東京弁護士会

国選弁護人の報酬引下げに反対し、大幅な増額を求める会長声明

2003年03月06日

東京弁護士会 会長 伊礼 勇吉

国選弁護人の報酬額は、2000年(平成12年)度から地方裁判所における標準的事件(3回廷)について、金86,400円とされ、その後2年間据え置かれている。ところが本年度の政府予算案ではあろうことかこれを金85,600円に引き下げられた。
刑事弁護の実情として、国選弁護人が選任される比率は極めて高く(昨年1月から9月までの東京地裁では76パーセント)、わが国の刑事裁判は国選弁護人の犠牲と負担によって維持されているといっても過言ではない。今後もこの傾向は続くものと考えられる。
このような実態に基づくと国選弁護制度は、刑事被告人の憲法上の権利である弁護人依頼権を実質的に保障する制度として機能していると言わなければならない。したがって、被告人が資格を有する弁護人による十分な弁護活動を受けるためには、国選弁護人の活動を経済的に担保する必要がある。国選弁護人に適正かつ十分な報酬が支払われることは、憲法上の要請であると言っても過言ではない。
しかるに、国選弁護人の報酬は、私選弁護人と弁護活動の内容に何ら相違がないにもかかわらず、低額に抑えられてきた。

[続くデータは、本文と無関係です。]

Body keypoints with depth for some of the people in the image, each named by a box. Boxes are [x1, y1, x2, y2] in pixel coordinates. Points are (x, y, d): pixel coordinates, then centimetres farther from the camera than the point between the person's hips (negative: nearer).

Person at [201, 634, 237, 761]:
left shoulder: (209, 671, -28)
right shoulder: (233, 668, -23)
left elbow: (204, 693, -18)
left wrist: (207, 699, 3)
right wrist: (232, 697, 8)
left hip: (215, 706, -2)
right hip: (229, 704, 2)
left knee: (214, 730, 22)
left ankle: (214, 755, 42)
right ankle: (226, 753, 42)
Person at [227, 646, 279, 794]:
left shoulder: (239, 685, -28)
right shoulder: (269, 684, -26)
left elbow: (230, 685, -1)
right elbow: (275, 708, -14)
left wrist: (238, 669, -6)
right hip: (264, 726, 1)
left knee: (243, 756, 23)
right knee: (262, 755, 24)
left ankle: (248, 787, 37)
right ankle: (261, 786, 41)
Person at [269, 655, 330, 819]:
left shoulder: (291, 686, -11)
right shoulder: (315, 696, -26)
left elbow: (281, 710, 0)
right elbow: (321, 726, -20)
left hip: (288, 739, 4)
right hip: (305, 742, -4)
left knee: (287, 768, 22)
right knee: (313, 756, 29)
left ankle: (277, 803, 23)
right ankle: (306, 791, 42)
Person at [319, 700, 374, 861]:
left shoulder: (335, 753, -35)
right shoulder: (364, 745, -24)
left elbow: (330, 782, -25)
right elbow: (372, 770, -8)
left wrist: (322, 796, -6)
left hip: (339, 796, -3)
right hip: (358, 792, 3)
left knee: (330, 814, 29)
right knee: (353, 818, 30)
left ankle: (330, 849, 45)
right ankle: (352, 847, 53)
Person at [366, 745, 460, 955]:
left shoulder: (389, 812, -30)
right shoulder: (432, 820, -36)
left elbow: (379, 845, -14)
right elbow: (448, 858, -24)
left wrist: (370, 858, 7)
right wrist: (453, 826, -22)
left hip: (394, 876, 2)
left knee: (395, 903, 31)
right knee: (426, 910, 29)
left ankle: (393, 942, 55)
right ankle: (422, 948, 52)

しかも、記録謄写料、交通費などの実費も原則として支給されず、国選弁護人の負(以上弁護士3名)担となっている実情である。
2003年(平成15年)度政府予算案で示された国選弁護人の報酬引下げは、被告人に対する十分な弁護活動を抑制し、ひいては被告人の弁護人選任権を侵害するものといわざるを得ない。
よって、当会は、この度の政府予算案における国選弁護人報酬の引下げに強く抗議するとともに、国選弁護人報酬の大幅な増額のために必要な予算措置を講じるよう強く求めるものである。